Un texto como la descripción de la creación en los capítulos 2 y 3 del Génesis considera la diferencia entre los sexos desde un punto de vista masculino, viendo a la mujer simplemente como una ayudante para el hombre, mientras que el Cantar de los Cantares describe una relación de amor muy hermosa entre dos personas igualmente autónomas. Algunos textos cantan la bendición de Dios sobre los Patriarcas --una bendición que se manifiesta en la numerosa descendencia obtenida de varias esposas y concubinas--, mientras que otros textos imponen la monogamia como ley divina. La Ley de Moisés permitía a un hombre despedir a su mujer por diversos motivos, no sólo cuando era adúltera sino también -- y especialmente -- cuando no le daba los hijos que esperaba. Jesús, en cambio, afirma la indisolubilidad del matrimonio. Pero más allá de todas estas aparentes contradicciones, en realidad sólo hay una doctrina; pero una doctrina que crece gradualmente a medida que los hombres crecen en humanidad. Y esta doctrina encuentra su expresión final en Jesús.

Sin embargo, debemos tener mucho cuidado de no perder el sentido del texto evangélico que acabamos de leer. En éste, como en todos los demás asuntos, Jesús no se limita a adaptar la antigua ley. Tampoco formula una nueva ley, más exigente y más rígida que la antigua. Más bien, sitúa la cuestión en un plano completamente distinto. Ya no es una cuestión de ley, es una cuestión de relación, es decir, de amor.

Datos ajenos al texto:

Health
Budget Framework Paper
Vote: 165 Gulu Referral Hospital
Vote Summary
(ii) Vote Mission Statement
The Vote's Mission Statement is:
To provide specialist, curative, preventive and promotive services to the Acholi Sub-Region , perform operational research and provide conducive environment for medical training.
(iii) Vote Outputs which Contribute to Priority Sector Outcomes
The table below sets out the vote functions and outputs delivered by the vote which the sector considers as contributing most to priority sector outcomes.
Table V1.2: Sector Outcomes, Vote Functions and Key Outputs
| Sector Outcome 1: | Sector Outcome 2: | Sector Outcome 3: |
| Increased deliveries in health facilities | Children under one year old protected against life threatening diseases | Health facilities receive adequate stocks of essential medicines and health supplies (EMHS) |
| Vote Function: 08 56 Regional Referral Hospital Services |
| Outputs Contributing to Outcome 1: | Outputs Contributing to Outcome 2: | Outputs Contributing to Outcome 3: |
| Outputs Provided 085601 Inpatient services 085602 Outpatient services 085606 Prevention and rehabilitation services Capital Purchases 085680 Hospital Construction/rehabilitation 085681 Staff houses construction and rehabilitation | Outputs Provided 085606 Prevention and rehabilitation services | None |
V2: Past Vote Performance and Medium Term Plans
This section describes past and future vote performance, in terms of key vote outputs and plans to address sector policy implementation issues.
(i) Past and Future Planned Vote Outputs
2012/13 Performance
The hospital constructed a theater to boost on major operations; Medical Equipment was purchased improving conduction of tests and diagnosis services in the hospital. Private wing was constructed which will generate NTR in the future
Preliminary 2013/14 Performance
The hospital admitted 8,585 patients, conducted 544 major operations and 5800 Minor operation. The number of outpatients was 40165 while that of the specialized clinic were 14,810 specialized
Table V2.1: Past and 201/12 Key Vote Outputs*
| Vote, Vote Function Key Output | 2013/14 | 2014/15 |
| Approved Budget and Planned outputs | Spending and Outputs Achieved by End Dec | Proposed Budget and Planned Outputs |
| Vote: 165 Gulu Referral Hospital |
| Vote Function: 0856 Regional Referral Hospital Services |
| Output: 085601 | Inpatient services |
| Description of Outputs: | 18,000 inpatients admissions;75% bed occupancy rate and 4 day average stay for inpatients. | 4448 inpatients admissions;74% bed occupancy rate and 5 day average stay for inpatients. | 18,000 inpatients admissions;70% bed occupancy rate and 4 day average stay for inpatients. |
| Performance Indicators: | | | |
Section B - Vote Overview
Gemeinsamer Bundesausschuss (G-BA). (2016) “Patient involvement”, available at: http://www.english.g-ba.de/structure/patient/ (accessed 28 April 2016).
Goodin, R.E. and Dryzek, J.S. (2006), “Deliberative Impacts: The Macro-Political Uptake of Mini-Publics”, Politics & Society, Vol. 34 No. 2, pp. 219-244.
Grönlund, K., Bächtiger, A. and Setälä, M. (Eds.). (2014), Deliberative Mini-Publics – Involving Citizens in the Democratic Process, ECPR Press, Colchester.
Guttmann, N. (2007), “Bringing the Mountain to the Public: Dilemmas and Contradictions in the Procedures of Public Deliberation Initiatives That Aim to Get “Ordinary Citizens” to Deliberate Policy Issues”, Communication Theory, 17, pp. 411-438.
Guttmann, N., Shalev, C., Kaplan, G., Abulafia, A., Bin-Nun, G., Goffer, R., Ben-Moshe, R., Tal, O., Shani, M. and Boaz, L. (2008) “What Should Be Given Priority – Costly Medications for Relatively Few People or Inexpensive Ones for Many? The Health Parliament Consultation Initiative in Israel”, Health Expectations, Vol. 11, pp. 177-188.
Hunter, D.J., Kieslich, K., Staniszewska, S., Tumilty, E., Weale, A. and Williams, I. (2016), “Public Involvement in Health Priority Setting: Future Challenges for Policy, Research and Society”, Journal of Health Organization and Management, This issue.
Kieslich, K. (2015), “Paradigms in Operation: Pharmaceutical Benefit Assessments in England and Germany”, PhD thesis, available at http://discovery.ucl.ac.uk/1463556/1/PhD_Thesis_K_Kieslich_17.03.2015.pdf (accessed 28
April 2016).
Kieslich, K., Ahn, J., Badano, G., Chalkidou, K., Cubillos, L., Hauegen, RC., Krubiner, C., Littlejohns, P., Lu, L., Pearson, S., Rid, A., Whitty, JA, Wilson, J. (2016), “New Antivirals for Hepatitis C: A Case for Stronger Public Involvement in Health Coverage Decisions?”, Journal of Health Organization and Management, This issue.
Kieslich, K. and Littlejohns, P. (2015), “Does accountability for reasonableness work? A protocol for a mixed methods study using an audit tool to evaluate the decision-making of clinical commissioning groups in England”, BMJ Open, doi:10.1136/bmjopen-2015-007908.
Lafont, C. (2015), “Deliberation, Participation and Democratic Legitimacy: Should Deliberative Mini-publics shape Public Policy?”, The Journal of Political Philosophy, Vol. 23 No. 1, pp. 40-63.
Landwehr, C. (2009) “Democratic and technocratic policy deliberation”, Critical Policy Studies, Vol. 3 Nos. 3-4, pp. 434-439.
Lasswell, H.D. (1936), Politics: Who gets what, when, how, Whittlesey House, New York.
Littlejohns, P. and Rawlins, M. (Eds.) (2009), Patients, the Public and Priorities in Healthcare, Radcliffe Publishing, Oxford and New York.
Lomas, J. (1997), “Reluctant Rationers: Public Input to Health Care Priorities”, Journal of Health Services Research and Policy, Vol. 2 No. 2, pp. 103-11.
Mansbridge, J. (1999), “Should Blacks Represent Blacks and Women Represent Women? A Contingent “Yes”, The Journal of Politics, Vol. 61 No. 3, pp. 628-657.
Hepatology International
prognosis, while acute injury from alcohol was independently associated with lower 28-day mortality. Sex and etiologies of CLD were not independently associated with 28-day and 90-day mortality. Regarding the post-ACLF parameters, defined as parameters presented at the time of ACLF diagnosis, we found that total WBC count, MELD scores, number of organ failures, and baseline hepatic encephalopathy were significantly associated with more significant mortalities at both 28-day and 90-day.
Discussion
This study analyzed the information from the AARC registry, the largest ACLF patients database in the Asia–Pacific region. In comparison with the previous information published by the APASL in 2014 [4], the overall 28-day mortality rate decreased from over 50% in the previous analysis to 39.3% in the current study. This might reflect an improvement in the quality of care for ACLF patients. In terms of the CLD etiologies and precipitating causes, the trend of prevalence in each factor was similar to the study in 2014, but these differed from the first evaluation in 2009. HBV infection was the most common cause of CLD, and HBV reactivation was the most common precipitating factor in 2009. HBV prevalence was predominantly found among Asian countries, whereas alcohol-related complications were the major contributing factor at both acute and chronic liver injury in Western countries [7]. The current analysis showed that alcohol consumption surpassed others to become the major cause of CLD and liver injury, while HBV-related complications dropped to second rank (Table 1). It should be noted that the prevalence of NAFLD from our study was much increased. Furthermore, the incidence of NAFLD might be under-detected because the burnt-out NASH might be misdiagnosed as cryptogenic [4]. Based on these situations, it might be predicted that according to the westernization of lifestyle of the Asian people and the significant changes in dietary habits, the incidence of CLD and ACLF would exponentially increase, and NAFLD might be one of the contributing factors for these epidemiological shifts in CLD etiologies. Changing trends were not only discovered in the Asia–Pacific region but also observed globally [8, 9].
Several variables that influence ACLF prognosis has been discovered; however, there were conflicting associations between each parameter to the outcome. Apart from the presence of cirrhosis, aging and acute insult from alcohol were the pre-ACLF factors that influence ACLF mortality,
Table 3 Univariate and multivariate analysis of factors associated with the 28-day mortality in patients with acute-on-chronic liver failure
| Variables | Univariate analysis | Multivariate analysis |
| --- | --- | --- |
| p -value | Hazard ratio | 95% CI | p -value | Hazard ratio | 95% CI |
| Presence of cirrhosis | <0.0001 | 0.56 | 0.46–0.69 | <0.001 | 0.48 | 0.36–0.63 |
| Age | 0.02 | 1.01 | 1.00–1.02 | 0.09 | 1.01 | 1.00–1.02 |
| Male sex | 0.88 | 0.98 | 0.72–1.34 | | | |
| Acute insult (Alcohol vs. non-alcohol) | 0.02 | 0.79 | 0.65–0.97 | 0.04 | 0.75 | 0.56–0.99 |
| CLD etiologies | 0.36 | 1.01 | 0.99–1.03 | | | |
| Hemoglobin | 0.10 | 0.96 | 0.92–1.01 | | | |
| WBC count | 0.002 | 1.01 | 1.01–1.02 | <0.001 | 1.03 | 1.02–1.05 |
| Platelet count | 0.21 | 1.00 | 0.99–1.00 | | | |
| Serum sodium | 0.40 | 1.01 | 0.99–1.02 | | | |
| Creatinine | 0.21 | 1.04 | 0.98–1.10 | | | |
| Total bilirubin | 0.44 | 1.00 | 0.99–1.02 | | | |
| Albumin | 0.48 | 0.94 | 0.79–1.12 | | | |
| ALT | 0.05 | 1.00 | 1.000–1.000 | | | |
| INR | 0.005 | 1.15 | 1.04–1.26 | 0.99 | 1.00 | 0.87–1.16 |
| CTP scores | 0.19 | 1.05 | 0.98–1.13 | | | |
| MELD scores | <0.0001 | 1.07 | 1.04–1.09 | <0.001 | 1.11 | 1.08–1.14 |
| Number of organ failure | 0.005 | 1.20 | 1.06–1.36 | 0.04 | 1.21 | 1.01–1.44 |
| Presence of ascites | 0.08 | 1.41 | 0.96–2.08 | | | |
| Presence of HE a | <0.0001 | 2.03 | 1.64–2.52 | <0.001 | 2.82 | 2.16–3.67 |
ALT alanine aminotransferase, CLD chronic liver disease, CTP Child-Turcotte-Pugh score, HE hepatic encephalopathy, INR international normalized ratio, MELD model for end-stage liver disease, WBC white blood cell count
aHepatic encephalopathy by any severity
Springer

En la Ley de Israel, había muchas circunstancias en las que, según la interpretación común, un hombre podía -y en algunos casos incluso debía- despedir a su mujer; en muchos casos, esto era una verdadera injusticia para la mujer. Jesús ni siquiera acepta dar una interpretación de esta ley. En lugar de ello, obliga a sus oyentes a comprender el designio original de Dios cuando creó a los seres humanos, hombre y mujer, a su imagen y semejanza. Su intención era llamarlos a compartir su propia naturaleza, es decir, el amor. Dios es amor. Dejarán a su padre y a su madre y se unirán el uno al otro, y serán uno, igual que Dios es uno. Puesto que es el amor lo que les une, y Dios es amor, lo que les une es, por su propia naturaleza, eterno.

Por eso, la lección de este texto va mucho más allá que simplemente recordarnos la indisolubilidad del matrimonio. La lección es que toda relación humana es un pacto que, por su propia naturaleza, tiene una dimensión eterna. Es eterna en el sentido de que cada vez que establezco una relación con una persona o una comunidad, pase lo que pase, no puedo borrar el pasado, no puedo hacer que esa relación no existiera. La relación puede cambiar. El amor puede convertirse en indiferencia e incluso, por desgracia, en algunos casos, en odio. Pero no puede no haber existido, y conserva todas sus exigencias.

Tanto si estamos casados como solteros, este Evangelio nos ofrece a todos el mismo mensaje. En nuestra vida contraemos constantemente muchos compromisos. Toda relación humana es un compromiso. Cada incumplimiento de un compromiso de este tipo es un pecado contra Dios, no porque hayamos infringido una ley o roto un contrato, sino porque, al ser infieles a un compromiso, intentamos derogar lo que es eterno por naturaleza. Toda relación genuina es una forma de amor; y el amor es eterno.

La mayoría de los problemas de la sociedad moderna -el divorcio, el aborto, la guerra- sólo pueden resolverse si generamos más amor e impregnamos de amor las estructuras sociales y económicas de nuestra sociedad. El Papa Francisco, en su encíclica Fratelli tutti, no duda en introducir un capítulo entero sobre el lugar del amor en la política. Siempre hay gente que piensa que todos los problemas relativos al divorcio se resolverán con una legislación más estricta, o que los problemas relativos al aborto también se resolverán de forma legal, tachando de criminales a las personas implicadas. O que los problemas de infidelidad a los votos religiosos o a los compromisos sacerdotales se resolverán haciendo más difícil la obtención de una dispensa... Evidentemente, esas soluciones pueden tranquilizar la conciencia de quienes no se enfrentan a esas situaciones. Pero la respuesta de Jesús es mucho más sencilla y también más eficaz. Su respuesta, para resumirla en pocas palabras, es: «¡No olviden nunca las exigencias del amor!